The Essential Question that guided our projects’ focus was:
How do artists work? How do artists determine what is effective and learn from trial and error?
Students that participated in Smart Art, Teen Workshops and virtual classroom sessions worked with a variety of art forms and engaged in experimentation, risk taking, innovation and self-expression. Students explored how artists work and generate ideas and make time for creative practice. These youth programs allowed students to create a bond with each other, appreciating the creativity of others and giving them a safe community to share their ideas. Students also were exposed to professional artists, engaging with them about their practice and daily life as an artist.
SVMoA’s goal is to advocate for and increase the understanding of the necessity of arts education. Arts education develops improvisational skills and self-expression, enhances confidence, teaches empathy and strengthens our ability to problem solve. Creativity is at the core of problem solving and problem solving is the foundation of a competitive and innovative work force, an entrepreneurial society and an engaged citizenry.

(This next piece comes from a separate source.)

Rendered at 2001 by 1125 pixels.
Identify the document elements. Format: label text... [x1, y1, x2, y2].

At the conclusion of the project, students responded to questions related to the identified Standards:
Students that engaged in Smart Art afterschool were creating new artistic work each week, often working with a professional guest artist on a particular artform. These students were challenged each week to try out a new art form and share their work with each other. It was wonderful to see them grow and support each other as a group of creative artists through our six weeks together.
Students who participated in our Teen Workshops worked directly with professional artists , focusing on visual art and performing art skill building, but also learning about the skills needed to work as a professional artist.

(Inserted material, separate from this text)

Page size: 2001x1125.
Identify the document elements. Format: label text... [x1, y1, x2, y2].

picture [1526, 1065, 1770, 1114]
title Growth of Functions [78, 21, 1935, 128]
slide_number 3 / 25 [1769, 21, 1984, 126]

I experienced first-hand the impact of our newest program Smart Art on our community. As the 2020 school year approached it became apparent that programming that supported local youth was going to look different. Parents trusted our safety procedures and were eager for opportunities to engage their school aged children outside the limited school hours. Enrollment was an exciting mix of longstanding families and some who were new to our community. It was a joy to meet with these students over the course of six weeks and to introduce a variety of art forms and professional artists who shared their process and experience. It was clear that the students were craving social environments. One student arrived his first day determined to not engage, I was personally thrilled that by the third meeting he was engaging in some of the most dynamic art and that throughout the year we developed a relationship that allowed him to express himself creatively and develop positive relationships with other students. A handful of students completed all three sessions, and remained engaged in the work. Not only were the students craving more, but the parents also were committed to Smart Art and requested more sessions.

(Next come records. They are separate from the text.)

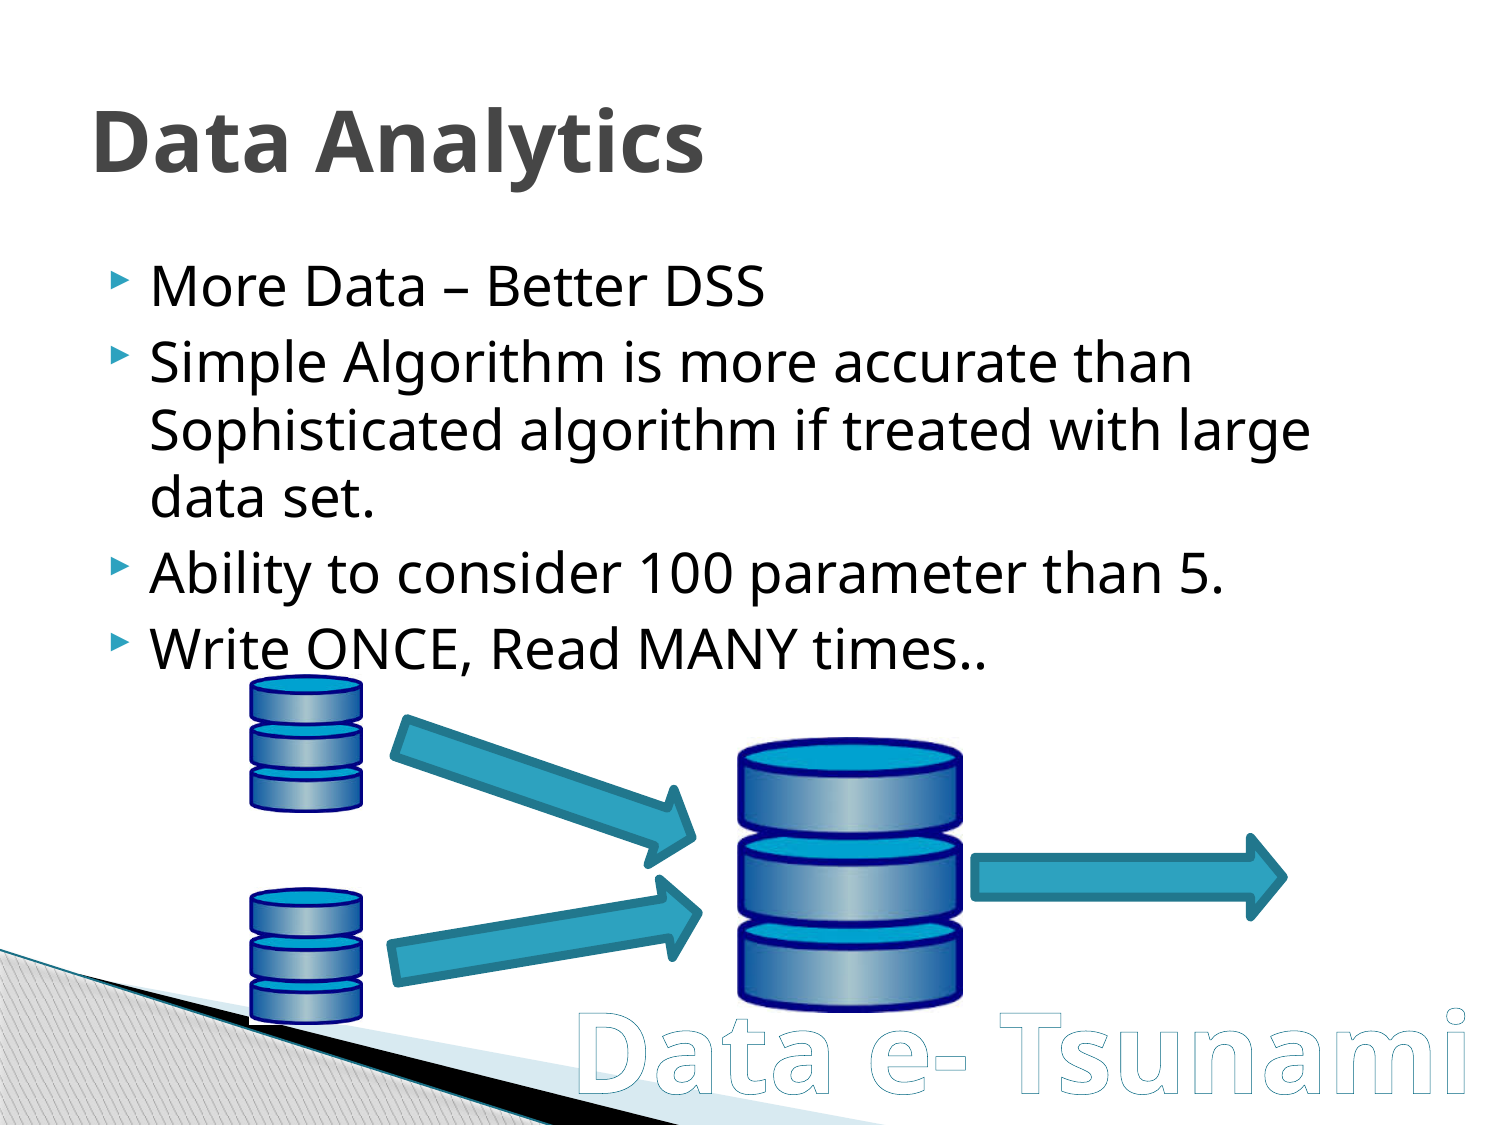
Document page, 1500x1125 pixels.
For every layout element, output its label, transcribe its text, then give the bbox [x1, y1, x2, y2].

text_box [386, 874, 703, 988]
text_box Data e- Tsunami [553, 973, 1489, 1124]
list More Data – Better DSS Simple Algorithm is more accurate than Sophisticated algorithm if treated with large data set. Ability to consider 100 parameter than 5. Write ONCE, Read MANY times.. [75, 243, 1425, 763]
picture [249, 674, 363, 813]
text_box [970, 833, 1288, 922]
title Data Analytics [75, 45, 1425, 233]
text_box [389, 714, 697, 870]
picture [249, 887, 363, 1026]
picture [737, 737, 963, 1013]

Due to the enthusiasm from parents and students we are committed to offering quality care and essential art education to youth in our community, in the form of our afterschool program Smart Art. We plan to run three 6-week sessions throughout the school year. We have decided to move this program to operate out of SVMoA’s Hailey Classroom, which allows participants to have access to a greater number of visual arts materials and art forms, while still providing the option to engage professional visual and performing artists as part of our learning outcomes. This space is better suited to host a group of students and has access to outdoor space that can be utilized for teaching and gathering. We will continue to advertise this program in English and Spanish and offer scholarships to make it as accessible as possible to everyone in our community.
In addition to our afterschool program our Teen Workshops will continue throughout the year with plans to offer one workshop a month covering a variety of art forms including painting, sketching and photography. The one challenge of these workshops has been finding a variety of professional artists, with experience teaching students. We will engage regional and local artists in this program.